The Project “The Shrinking Horizons of Childhood” is a project that asks the question 'Do children need nature anymore?' Irish photographer Mike O’Toole was inspired to develop the project after reading an account by Reins Michels, former Dutch football coach, about how he saw a family pull up their car near woods in Holland. The dog immediately ran out of the car but the children stayed put. They did not recognize the woods as a place of play, of freedom or adventure.
Friday, March 16, 2012
The Shrinking Horizons of Childhood
“The Shrinking Horizons of Childhood”
Mike O’Toole
O’Toole questions the role of nature as a traditional place of sanctuary or as a place to find relaxation, when today the new sanctuary is the indoors, where children watch TV or computer screens. The new “Ideal environment” is now the indoors and the virtual, with the result that more and more children understand the natural world only through computer games, the internet and TV. In the developed world, children are becoming more detached from their own environment. In this series we see children alone, either cut off from the outside, or in an awkward embrace with the outdoors.

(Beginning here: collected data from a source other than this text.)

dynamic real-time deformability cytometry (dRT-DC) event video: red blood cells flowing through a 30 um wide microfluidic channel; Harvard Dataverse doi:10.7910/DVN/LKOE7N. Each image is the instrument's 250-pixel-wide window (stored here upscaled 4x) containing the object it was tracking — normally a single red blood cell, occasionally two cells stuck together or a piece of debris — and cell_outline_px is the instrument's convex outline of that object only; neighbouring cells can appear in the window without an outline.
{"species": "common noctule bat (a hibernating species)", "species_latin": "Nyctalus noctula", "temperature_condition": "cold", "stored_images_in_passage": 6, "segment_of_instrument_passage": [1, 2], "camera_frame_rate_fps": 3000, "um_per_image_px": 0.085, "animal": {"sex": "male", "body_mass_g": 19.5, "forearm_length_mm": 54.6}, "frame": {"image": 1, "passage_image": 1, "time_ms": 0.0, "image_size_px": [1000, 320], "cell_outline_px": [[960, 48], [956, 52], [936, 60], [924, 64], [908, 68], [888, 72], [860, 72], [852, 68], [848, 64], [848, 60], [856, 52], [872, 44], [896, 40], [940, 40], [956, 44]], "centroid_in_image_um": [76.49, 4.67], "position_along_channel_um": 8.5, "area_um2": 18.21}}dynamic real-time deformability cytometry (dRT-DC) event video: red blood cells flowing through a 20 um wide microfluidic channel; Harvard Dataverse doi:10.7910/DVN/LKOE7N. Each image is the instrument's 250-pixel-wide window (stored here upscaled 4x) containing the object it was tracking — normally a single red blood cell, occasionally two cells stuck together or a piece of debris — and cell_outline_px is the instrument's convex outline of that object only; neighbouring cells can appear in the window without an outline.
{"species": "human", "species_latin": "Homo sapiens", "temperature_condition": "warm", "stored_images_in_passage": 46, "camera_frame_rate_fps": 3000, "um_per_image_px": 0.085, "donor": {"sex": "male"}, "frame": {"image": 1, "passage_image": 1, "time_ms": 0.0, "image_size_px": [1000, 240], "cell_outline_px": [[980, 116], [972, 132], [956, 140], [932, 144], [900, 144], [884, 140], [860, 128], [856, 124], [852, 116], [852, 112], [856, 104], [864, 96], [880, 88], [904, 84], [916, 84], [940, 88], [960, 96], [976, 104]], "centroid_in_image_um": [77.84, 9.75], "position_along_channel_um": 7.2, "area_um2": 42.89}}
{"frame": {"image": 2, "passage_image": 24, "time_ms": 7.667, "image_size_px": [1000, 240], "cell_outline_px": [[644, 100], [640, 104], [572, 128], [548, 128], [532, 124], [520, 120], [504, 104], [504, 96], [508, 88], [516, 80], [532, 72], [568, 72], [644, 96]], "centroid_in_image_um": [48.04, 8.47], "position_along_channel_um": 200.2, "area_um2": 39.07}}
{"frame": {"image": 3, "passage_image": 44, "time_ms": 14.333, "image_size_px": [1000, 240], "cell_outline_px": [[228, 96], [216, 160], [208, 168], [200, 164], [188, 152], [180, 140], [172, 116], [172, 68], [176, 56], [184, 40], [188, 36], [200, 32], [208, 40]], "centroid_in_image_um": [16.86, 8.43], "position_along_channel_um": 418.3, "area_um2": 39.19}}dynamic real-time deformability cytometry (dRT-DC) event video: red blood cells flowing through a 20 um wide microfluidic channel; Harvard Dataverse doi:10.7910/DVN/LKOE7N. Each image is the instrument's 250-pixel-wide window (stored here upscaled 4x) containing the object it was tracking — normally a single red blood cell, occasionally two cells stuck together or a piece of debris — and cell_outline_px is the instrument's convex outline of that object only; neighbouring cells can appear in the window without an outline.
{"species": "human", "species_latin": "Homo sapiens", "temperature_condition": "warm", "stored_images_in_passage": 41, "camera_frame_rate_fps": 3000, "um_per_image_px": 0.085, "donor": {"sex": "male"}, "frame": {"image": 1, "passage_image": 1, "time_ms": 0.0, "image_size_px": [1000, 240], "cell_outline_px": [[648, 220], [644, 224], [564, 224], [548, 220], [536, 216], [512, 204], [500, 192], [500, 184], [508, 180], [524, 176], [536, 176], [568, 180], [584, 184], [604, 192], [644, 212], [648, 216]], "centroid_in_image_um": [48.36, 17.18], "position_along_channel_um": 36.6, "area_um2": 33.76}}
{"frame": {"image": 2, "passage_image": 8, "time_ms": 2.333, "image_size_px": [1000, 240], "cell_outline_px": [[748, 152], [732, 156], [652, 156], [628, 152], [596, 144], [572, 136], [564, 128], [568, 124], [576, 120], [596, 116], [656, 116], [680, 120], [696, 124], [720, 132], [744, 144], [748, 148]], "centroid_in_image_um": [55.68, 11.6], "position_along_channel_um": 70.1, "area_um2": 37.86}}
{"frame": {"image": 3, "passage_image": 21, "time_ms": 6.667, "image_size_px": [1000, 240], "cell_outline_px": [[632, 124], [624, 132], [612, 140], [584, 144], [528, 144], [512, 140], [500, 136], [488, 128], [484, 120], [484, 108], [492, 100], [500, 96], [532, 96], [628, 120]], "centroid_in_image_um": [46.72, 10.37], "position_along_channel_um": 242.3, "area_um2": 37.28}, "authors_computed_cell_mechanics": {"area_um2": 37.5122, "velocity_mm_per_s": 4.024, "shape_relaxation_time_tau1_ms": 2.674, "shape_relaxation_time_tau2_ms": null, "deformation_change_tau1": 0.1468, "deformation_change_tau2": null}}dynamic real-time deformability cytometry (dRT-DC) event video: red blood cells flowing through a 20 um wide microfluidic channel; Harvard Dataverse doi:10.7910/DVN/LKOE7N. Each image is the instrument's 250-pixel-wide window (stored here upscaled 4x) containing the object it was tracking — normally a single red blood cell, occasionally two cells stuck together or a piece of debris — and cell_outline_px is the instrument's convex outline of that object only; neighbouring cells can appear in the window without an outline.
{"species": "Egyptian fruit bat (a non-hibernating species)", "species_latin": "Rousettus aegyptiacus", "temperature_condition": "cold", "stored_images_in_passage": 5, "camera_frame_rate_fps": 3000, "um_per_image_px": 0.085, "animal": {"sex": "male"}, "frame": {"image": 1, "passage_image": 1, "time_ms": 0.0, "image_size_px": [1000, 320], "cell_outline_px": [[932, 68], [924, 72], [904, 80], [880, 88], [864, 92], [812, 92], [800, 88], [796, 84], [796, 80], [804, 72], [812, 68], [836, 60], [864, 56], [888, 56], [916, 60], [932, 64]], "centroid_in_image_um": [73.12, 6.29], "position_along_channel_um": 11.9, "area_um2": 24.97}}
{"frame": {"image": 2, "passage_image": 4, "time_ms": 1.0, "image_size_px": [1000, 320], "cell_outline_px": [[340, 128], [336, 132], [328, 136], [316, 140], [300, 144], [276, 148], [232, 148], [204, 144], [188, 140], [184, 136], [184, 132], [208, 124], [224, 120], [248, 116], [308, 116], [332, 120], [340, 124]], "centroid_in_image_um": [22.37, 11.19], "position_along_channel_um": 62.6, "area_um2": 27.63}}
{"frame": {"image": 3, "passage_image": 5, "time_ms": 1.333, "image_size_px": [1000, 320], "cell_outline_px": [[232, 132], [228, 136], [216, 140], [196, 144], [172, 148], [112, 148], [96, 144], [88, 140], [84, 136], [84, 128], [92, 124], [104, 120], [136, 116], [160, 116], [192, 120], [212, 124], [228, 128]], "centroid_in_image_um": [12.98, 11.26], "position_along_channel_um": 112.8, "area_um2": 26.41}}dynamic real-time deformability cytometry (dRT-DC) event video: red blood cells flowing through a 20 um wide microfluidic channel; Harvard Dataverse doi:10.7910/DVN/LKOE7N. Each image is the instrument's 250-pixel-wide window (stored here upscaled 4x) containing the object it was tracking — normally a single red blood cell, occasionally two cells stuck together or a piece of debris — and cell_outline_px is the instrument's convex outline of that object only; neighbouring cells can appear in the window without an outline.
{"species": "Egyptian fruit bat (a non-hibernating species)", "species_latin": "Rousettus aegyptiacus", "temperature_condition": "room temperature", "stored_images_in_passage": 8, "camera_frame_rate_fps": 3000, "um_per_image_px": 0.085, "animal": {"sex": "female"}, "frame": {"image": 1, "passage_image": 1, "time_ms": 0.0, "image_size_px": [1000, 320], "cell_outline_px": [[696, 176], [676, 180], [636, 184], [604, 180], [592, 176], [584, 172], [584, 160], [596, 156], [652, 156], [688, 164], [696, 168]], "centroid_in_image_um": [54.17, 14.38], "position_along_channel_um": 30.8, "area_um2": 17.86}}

O’Toole photographed his own children and children of his neighbours and extended family. In most of the photographs the children are presented as “safe” in their glass boxes, like exotic birds from the rainforest. Although the environment is no more dangerous than at any other time in history, parents worry about what ‘might happen’ outdoors. Moreover, children are seen as separate from nature, and a ‘threat’ to society by playing football in the streets or by simply being out and about in the landscape.Our ideas about Nature like our ideas about childhood are always changing.